Visual Studio Code integrates with Azure Functions Core tools to let you run this project on your local development computer before you publish to Azure.

  1. To call your function, press F5 to start the function app project. Output from Core Tools is displayed in the Terminal panel. Your app starts in the Terminal panel. You can see the URL endpoint of your HTTP-triggered function running locally.

    Local function VS Code output

    If you have trouble running on Windows, make sure that the default terminal for Visual Studio Code isn't set to WSL Bash.

  2. With Core Tools running, go to the Azure: Functions area. Under Functions, expand Local Project > Functions. Right-click (Windows) or Ctrl - click (macOS) the HttpExample function and choose Execute Function Now....

    Execute function now from Visual Studio Code

  3. In Enter request body, press Enter to send a request message to your function.

  4. When the function executes locally and returns a response, a notification is raised in Visual Studio Code. Information about the function execution is shown in Terminal panel.

  5. Press Ctrl + C to stop Core Tools and disconnect the debugger.

Run the function locally

  1. As in the previous article, press F5 to start the function app project and Core Tools.

  2. With Core Tools running, go to the Azure: Functions area. Under Functions, expand Local Project > Functions. Right-click (Ctrl-click on Mac) the HttpExample function and choose Execute Function Now....

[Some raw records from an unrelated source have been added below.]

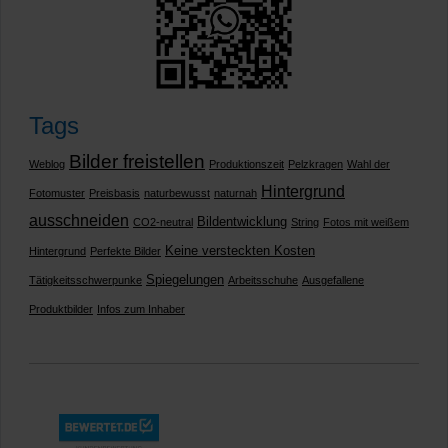
Tags
Bilder freistellen
Weblog
Produktionszeit
Pelzkragen
Wahl der
Hintergrund
Fotomuster
Preisbasis
naturbewusst
naturnah
ausschneiden
Bildentwicklung
CO2-neutral
String
Fotos mit weißem
Keine versteckten Kosten
Hintergrund
Perfekte Bilder
Spiegelungen
Tätigkeitsschwerpunke
Arbeitsschuhe
Ausgefallene
Produktbilder
Infos zum Inhaber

    Execute function now from Visual Studio Code

  3. In Enter request body you see the request message body value of { "name": "Azure" }. Press Enter to send this request message to your function.

  4. After a response is returned, press Ctrl + C to stop Core Tools.

Verify that a JSON document has been created

  1. On the Azure portal, go back to your Azure Cosmos DB account and select Data Explorer.

  2. Expand your database and container, and select Items to list the documents created in your container.

  3. Verify that a new JSON document has been created by the output binding.

    Verifying that a new document has been created in the Azure Cosmos DB container

Redeploy and verify the updated app

  1. In Visual Studio Code, press F1 to open the command palette. In the command palette, search for and select Azure Functions: Deploy to function app....

  2. Choose the function app that you created in the first article. Because you're redeploying your project to the same app, select Deploy to dismiss the warning about overwriting files.

  3. After deployment completes, you can again use the Execute Function Now... feature to trigger the function in Azure.

  4. Again check the documents created in your Azure Cosmos DB container to verify that the output binding again generates a new JSON document.

Clean up resources

In Azure, resources refer to function apps, functions, storage accounts, and so forth. They're grouped into resource groups, and you can delete everything in a group by deleting the group.

You created resources to complete these quickstarts. You may be billed for these resources, depending on your account status and service pricing. If you don't need the resources anymore, here's how to delete them:

  1. In Visual Studio Code, press F1 to open the command palette. In the command palette, search for and select Azure Functions: Open in portal.

  2. Choose your function app, and press Enter. The function app page opens in the Azure portal.

  3. In the Overview tab, select the named link next to Resource group.

    Select the resource group to delete from the function app page.

  4. In the Resource group page, review the list of included resources, and verify that they are the ones you want to delete.

  5. Select Delete resource group, and follow the instructions.

    Deletion may take a couple of minutes. When it's done, a notification appears for a few seconds. You can also select the bell icon at the top of the page to view the notification.